Problem 1 >> In the forum comment on RESTful API design, swap "browser" for "web client" and give back the part that opens with the words "1\. Explicit versioning, stuffed" and closes with "the article advises!".

Designing a RESTful web API - scotchio
http://scotch.io/bar-talk/designing-a-restful-web-api#reader-mode

======
slashdotaccount
This article does not describe a RESTful architecture. Several things that do
not pass the Litmus test <[http://roy.gbiv.com/untangled/2008/rest-apis-must-
be-hyperte...](http://roy.gbiv.com/untangled/2008/rest-apis-must-be-hypertext-
driven>) or otherwise stick out like a sore thumb:

1\. Explicit versioning, stuffed into each resource's URI

This is really bad, it shows the designer has only experience with RPC, but
not resource-oriented. Bumping the server version breaks all clients for no
good reason. Imagine if the Web sites worked that way: you have to upgrade
your browser before you can visit an updated site. The correct way to do it is
to version gradually, and express a changed semantic for a resource type by
coining a new link relation for it. Do not put semantics in a resource URI as
the article advises!

Problem 2 >> From the records, write out the part that opens with the line containing "for static methods." and closes with the line containing "## Advantages of", copying every line without change.

Supplied material >>

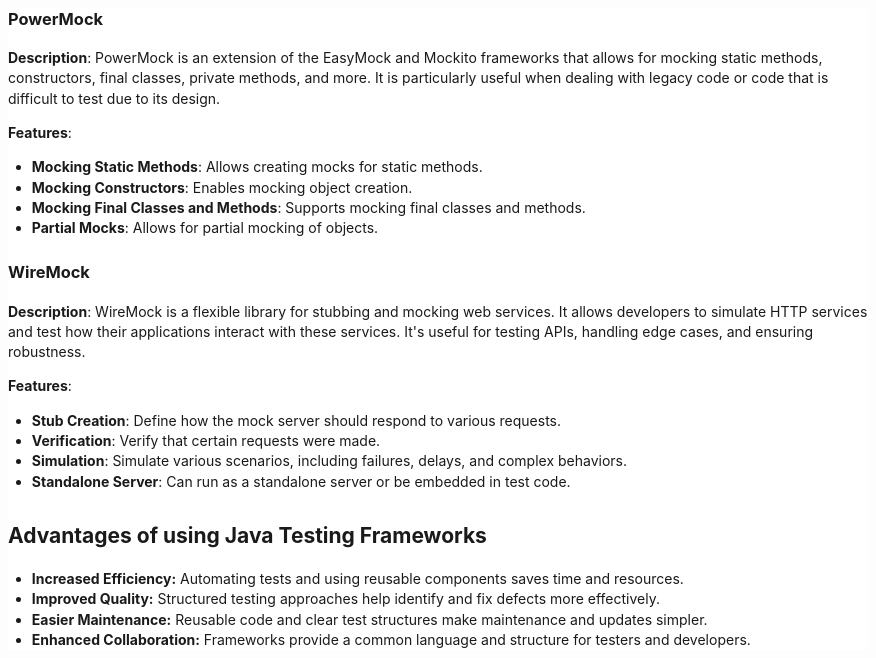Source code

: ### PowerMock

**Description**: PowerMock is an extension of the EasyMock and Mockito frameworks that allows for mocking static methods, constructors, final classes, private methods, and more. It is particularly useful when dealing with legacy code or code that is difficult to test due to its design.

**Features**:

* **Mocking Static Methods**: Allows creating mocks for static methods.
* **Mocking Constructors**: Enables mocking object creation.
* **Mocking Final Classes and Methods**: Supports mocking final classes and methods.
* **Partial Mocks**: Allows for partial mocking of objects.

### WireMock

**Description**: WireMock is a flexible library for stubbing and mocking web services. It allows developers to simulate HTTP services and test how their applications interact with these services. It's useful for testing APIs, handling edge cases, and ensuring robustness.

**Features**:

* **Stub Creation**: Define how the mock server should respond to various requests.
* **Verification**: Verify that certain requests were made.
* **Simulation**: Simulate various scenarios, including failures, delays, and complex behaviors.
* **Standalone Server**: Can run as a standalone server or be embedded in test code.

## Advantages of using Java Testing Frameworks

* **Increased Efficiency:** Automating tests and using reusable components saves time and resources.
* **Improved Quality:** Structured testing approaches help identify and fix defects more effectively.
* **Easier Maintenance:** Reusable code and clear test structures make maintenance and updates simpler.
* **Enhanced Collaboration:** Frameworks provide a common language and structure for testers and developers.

Answer space 1 >>
1\. Explicit versioning, stuffed into each resource's URI

This is really bad, it shows the designer has only experience with RPC, but
not resource-oriented. Bumping the server version breaks all clients for no
good reason. Imagine if the Web sites worked that way: you have to upgrade
your web client before you can visit an updated site. The correct way to do it is
to version gradually, and express a changed semantic for a resource type by
coining a new link relation for it. Do not put semantics in a resource URI as
the article advises!

Answer space 2 >>
* **Mocking Static Methods**: Allows creating mocks for static methods.
* **Mocking Constructors**: Enables mocking object creation.
* **Mocking Final Classes and Methods**: Supports mocking final classes and methods.
* **Partial Mocks**: Allows for partial mocking of objects.

### WireMock

**Description**: WireMock is a flexible library for stubbing and mocking web services. It allows developers to simulate HTTP services and test how their applications interact with these services. It's useful for testing APIs, handling edge cases, and ensuring robustness.

**Features**:

* **Stub Creation**: Define how the mock server should respond to various requests.
* **Verification**: Verify that certain requests were made.
* **Simulation**: Simulate various scenarios, including failures, delays, and complex behaviors.
* **Standalone Server**: Can run as a standalone server or be embedded in test code.

## Advantages of using Java Testing Frameworks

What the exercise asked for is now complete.